Exercise instructions.
Using the listing below, give the number of lines in which the string "navigation" appears, and nothing else.

Listed records.

┄┄┄┄┄┄┄┄┄┄

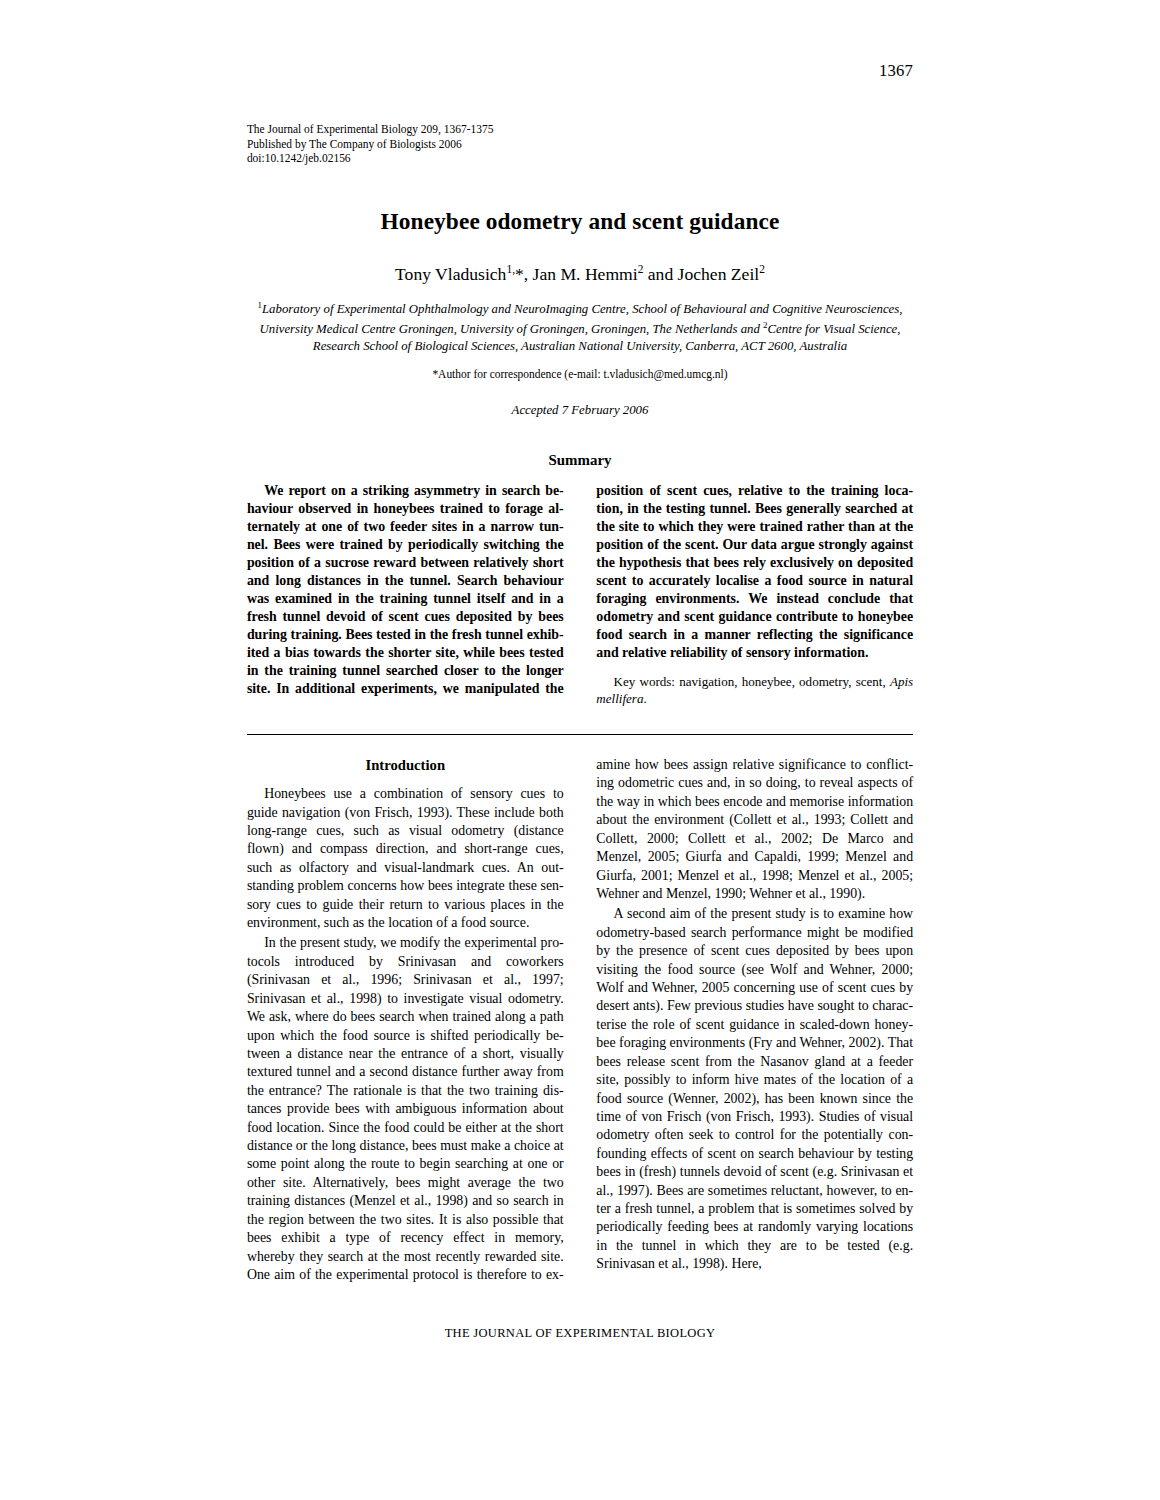1367
The Journal of Experimental Biology 209, 1367-1375
Published by The Company of Biologists 2006
doi:10.1242/jeb.02156
Honeybee odometry and scent guidance
Tony Vladusich1,*, Jan M. Hemmi2 and Jochen Zeil2
1Laboratory of Experimental Ophthalmology and NeuroImaging Centre, School of Behavioural and Cognitive Neurosciences, University Medical Centre Groningen, University of Groningen, Groningen, The Netherlands and 2Centre for Visual Science, Research School of Biological Sciences, Australian National University, Canberra, ACT 2600, Australia
*Author for correspondence (e-mail: t.vladusich@med.umcg.nl)
Accepted 7 February 2006
Summary
We report on a striking asymmetry in search behaviour observed in honeybees trained to forage alternately at one of two feeder sites in a narrow tunnel. Bees were trained by periodically switching the position of a sucrose reward between relatively short and long distances in the tunnel. Search behaviour was examined in the training tunnel itself and in a fresh tunnel devoid of scent cues deposited by bees during training. Bees tested in the fresh tunnel exhibited a bias towards the shorter site, while bees tested in the training tunnel searched closer to the longer site. In additional experiments, we manipulated the position of scent cues, relative to the training location, in the testing tunnel. Bees generally searched at the site to which they were trained rather than at the position of the scent. Our data argue strongly against the hypothesis that bees rely exclusively on deposited scent to accurately localise a food source in natural foraging environments. We instead conclude that odometry and scent guidance contribute to honeybee food search in a manner reflecting the significance and relative reliability of sensory information.
Key words: navigation, honeybee, odometry, scent, Apis mellifera.
Introduction
Honeybees use a combination of sensory cues to guide navigation (von Frisch, 1993). These include both long-range cues, such as visual odometry (distance flown) and compass direction, and short-range cues, such as olfactory and visual-landmark cues. An outstanding problem concerns how bees integrate these sensory cues to guide their return to various places in the environment, such as the location of a food source.
In the present study, we modify the experimental protocols introduced by Srinivasan and coworkers (Srinivasan et al., 1996; Srinivasan et al., 1997; Srinivasan et al., 1998) to investigate visual odometry. We ask, where do bees search when trained along a path upon which the food source is shifted periodically between a distance near the entrance of a short, visually textured tunnel and a second distance further away from the entrance? The rationale is that the two training distances provide bees with ambiguous information about food location. Since the food could be either at the short distance or the long distance, bees must make a choice at some point along the route to begin searching at one or other site. Alternatively, bees might average the two training distances (Menzel et al., 1998) and so search in the region between the two sites. It is also possible that bees exhibit a type of recency effect in memory, whereby they search at the most recently rewarded site. One aim of the experimental protocol is therefore to examine how bees assign relative significance to conflicting odometric cues and, in so doing, to reveal aspects of the way in which bees encode and memorise information about the environment (Collett et al., 1993; Collett and Collett, 2000; Collett et al., 2002; De Marco and Menzel, 2005; Giurfa and Capaldi, 1999; Menzel and Giurfa, 2001; Menzel et al., 1998; Menzel et al., 2005; Wehner and Menzel, 1990; Wehner et al., 1990).
A second aim of the present study is to examine how odometry-based search performance might be modified by the presence of scent cues deposited by bees upon visiting the food source (see Wolf and Wehner, 2000; Wolf and Wehner, 2005 concerning use of scent cues by desert ants). Few previous studies have sought to characterise the role of scent guidance in scaled-down honeybee foraging environments (Fry and Wehner, 2002). That bees release scent from the Nasanov gland at a feeder site, possibly to inform hive mates of the location of a food source (Wenner, 2002), has been known since the time of von Frisch (von Frisch, 1993). Studies of visual odometry often seek to control for the potentially confounding effects of scent on search behaviour by testing bees in (fresh) tunnels devoid of scent (e.g. Srinivasan et al., 1997). Bees are sometimes reluctant, however, to enter a fresh tunnel, a problem that is sometimes solved by periodically feeding bees at randomly varying locations in the tunnel in which they are to be tested (e.g. Srinivasan et al., 1998). Here,
THE JOURNAL OF EXPERIMENTAL BIOLOGY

┄┄┄┄┄┄┄┄┄┄

Reply.
2